Before you start applying to orthotics and prosthesis programs – which are among the highest paying master’s degrees – it’s a good idea to develop your technical proficiency. Although graduate schools usually focus more on undergraduate courses in the sciences than they do on requiring specific technical proficiencies for admission to orthotics and prosthesis programs, having this knowledge can help you succeed. Specifically, technical skills using tools and equipment and computer skills – especially skills in computer-aided design – are valuable to begin cultivating early on if you want to work as an orthotist or prosthetist.
Technical Experience Using Tools and Equipment
Many orthotists and prosthetists actually construct medical devices like custom orthopedic braces and artificial limbs in a fabrication laboratory. Other orthotists and prosthetists either supervise the technicians who do the bulk of the fabrication work or perform adjustments on prefabricated medical devices to fit them to the unique needs and measurements of individual patients. Regardless of in which capacity you will be involved in the construction of these medical devices, you need to have the skills to understand the process of making orthotic and prosthetic devices.

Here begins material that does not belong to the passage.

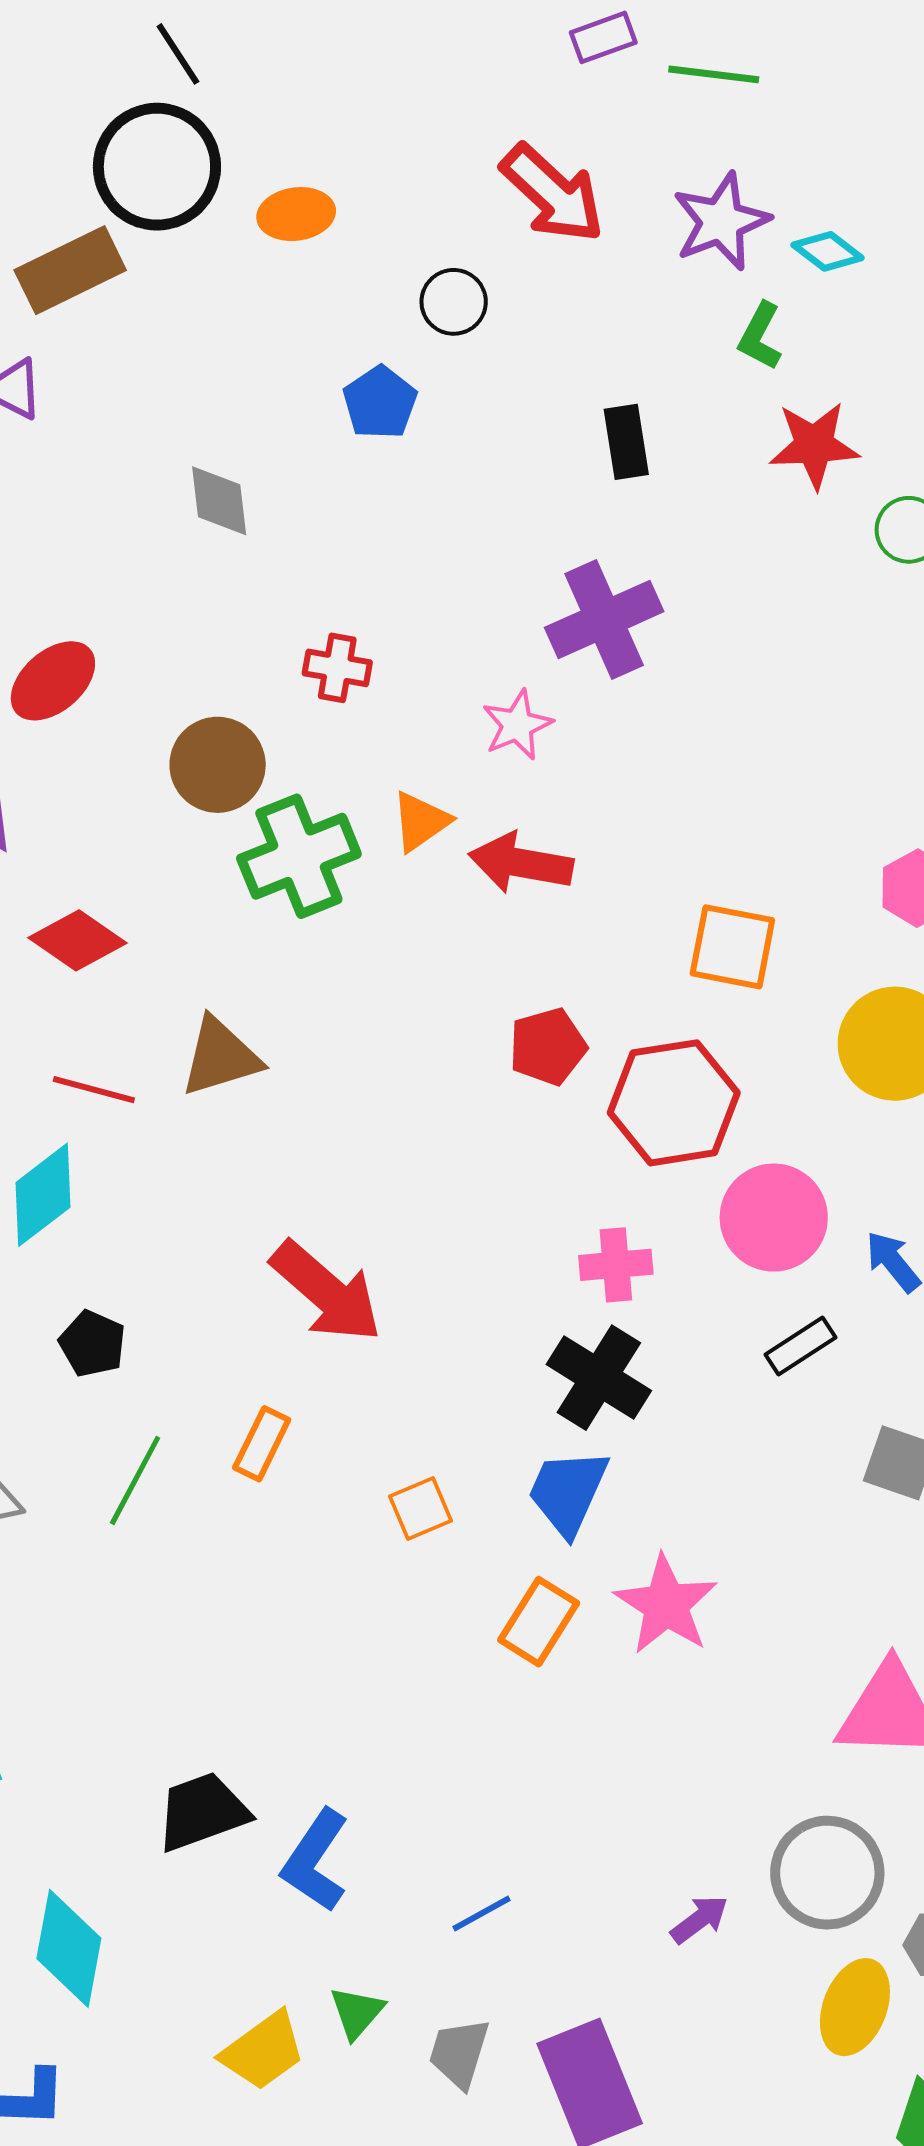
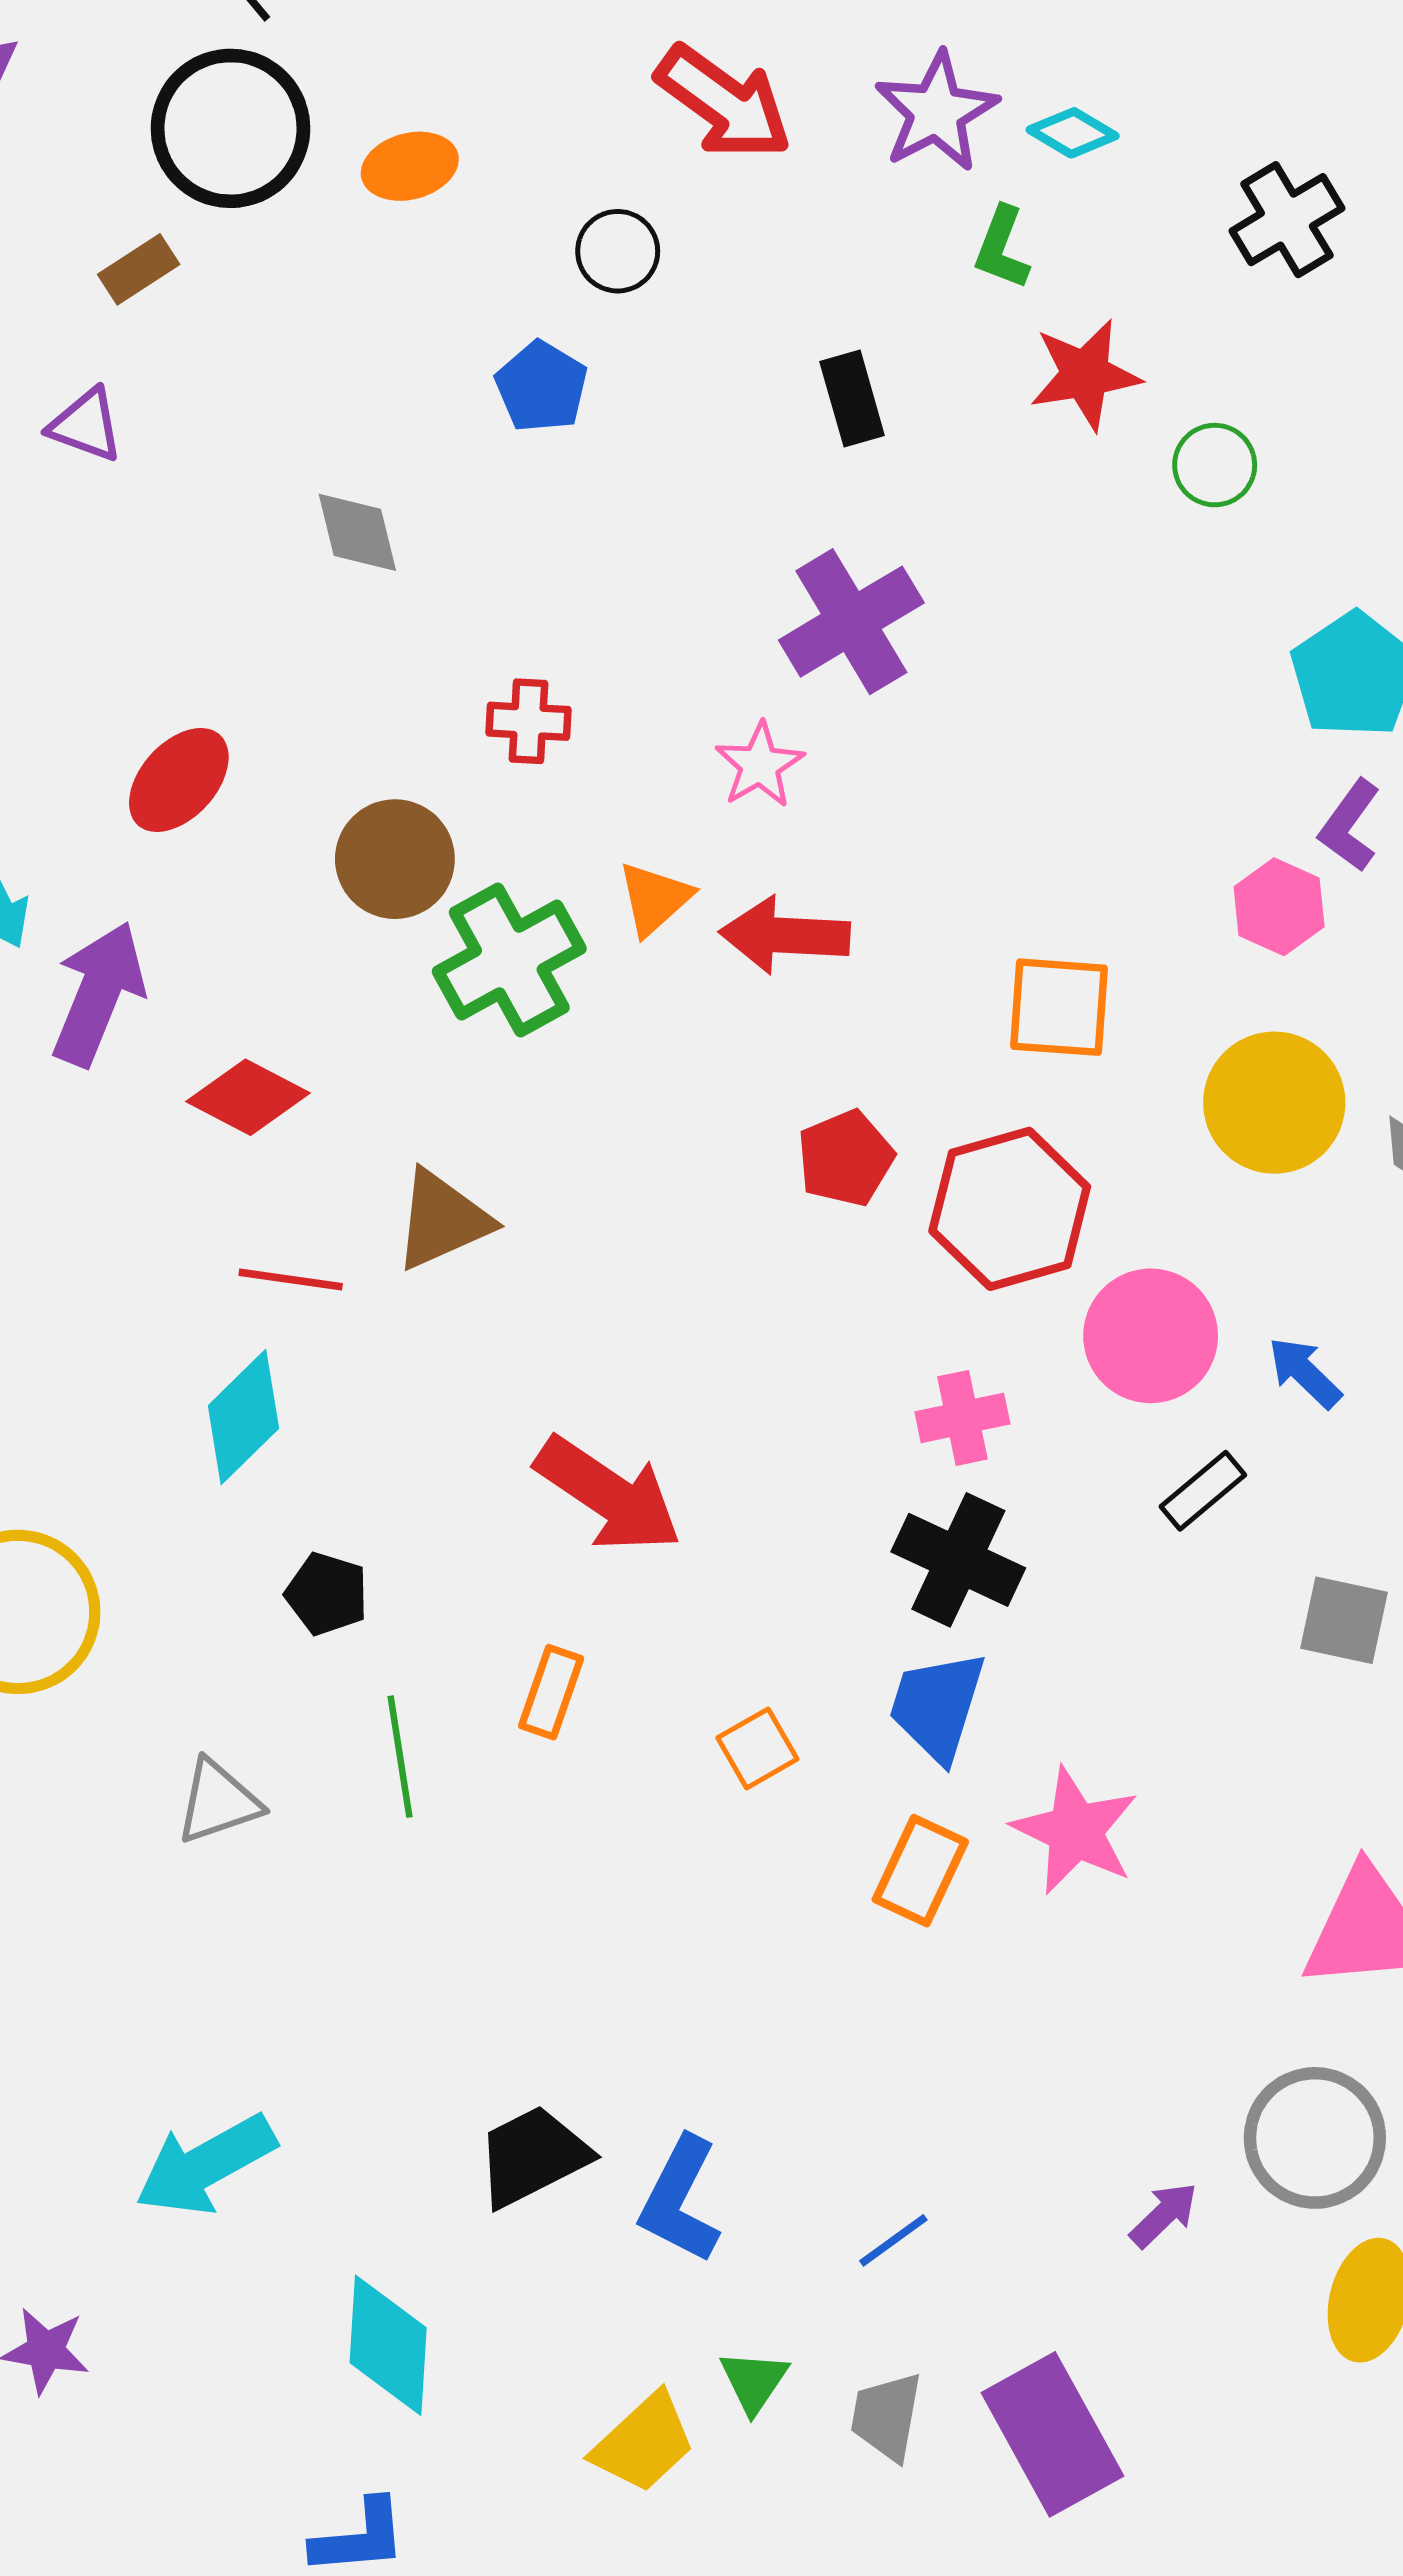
brown rectangle: (70, 270) -> (139, 269), size x0.6
green line: (135, 1480) -> (400, 1757), turned -30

Your master’s degree program in orthotics and prosthesis will, of course, cover the techniques used in constructing and fitting these different kinds of devices. However, it certainly doesn’t hurt to be familiar with the use and operation of a variety of relevant hand tools and power tools. Some of the types of tools most commonly used in the occupation include cast cutters and spreaders that are similar to saws, mill saw files, tube cutters, hex keys and Allen wrenches, pipe clamps and mechanical convection, or air-circulating, ovens, according to O*NET.
All in all, O*NET identifies more than 50 types of tools used in this profession, from belt sanders and claw hammers to masks, safety goggles and gloves. You don’t need extensive experience in all of these types of tools, especially just to get accepted into a program that will teach you to work as an orthotists or prosthetist. However, having some level of experience or proficiency with at least some of these tools demonstrates your capacity to pick up these technical skills and your physical dexterity, or your skill working with your hands.
You may also use power drills, laser scanners, vacuum molding machines and many other kinds of equipment, from low-tech saws and hammers to high-tech digital video cameras, laboratory ovens, and computer numerical controlled CNC milling machines.
Computer Skills for Aspiring Orthotists and Prosthetists
Today’s orthotists and prosthetists are increasingly using computer technology in the fabrication of orthopedic braces and artificial limb implants. Because the field is embracing new technologies, the more experience you have with computer technology, the better. You don’t necessarily need to be an expert computer programmer to prepare for an orthotics and prosthesis degree program, but some experience using computer-aided design (CAD) software may be helpful.
IMAGE SOURCE: Pixabay, public domain
Many orthotists and prosthetists now use design software and three-dimensional printing technology as part of the process of fabricating new custom medical devices. This technology makes the process of creating braces and prosthetic limbs faster and, often, helps orthotists and prosthetists end up with medical devices that better fit their patients.
Some of the types of software most commonly used in this profession, according to O*NET, include Autodesk AutoCAD, Alibre Design, Infinity CAD Systems AutoSculpt, Seattle Systems Shapemaker, Polhemus FastSCAN, Ohio Willow Wood OMEGA Tracer System and Vorum Research Corporation CANFIT-PLUS. You can gain experience using computer-aided design software programs by taking a course as part of your undergraduate studies or through your own independent study, often online.
Other computer skills also play an important part in the day-to-day work of an orthotist or prosthetist. You might need to use medical software programs like gait analysis software, healthcare procedure coding system software, practice management software and orthopedic device ordering systems.
You might learn the basics of using these programs in the course of working in a medical or healthcare facility, even if you don’t yet serve in a clinical role that requires a healthcare degree. As you work through the curriculum of your orthotics and prosthesis degree program, you will have the chance to develop more familiarity with medical software used in both the construction of medical devices and the work of clinical patient care.
You may be surprised to find that some of the most important technology skills an orthotist or prosthetist must have require less extensive technical expertise, including experience with email software, word processing, basic spreadsheets and accounting programs.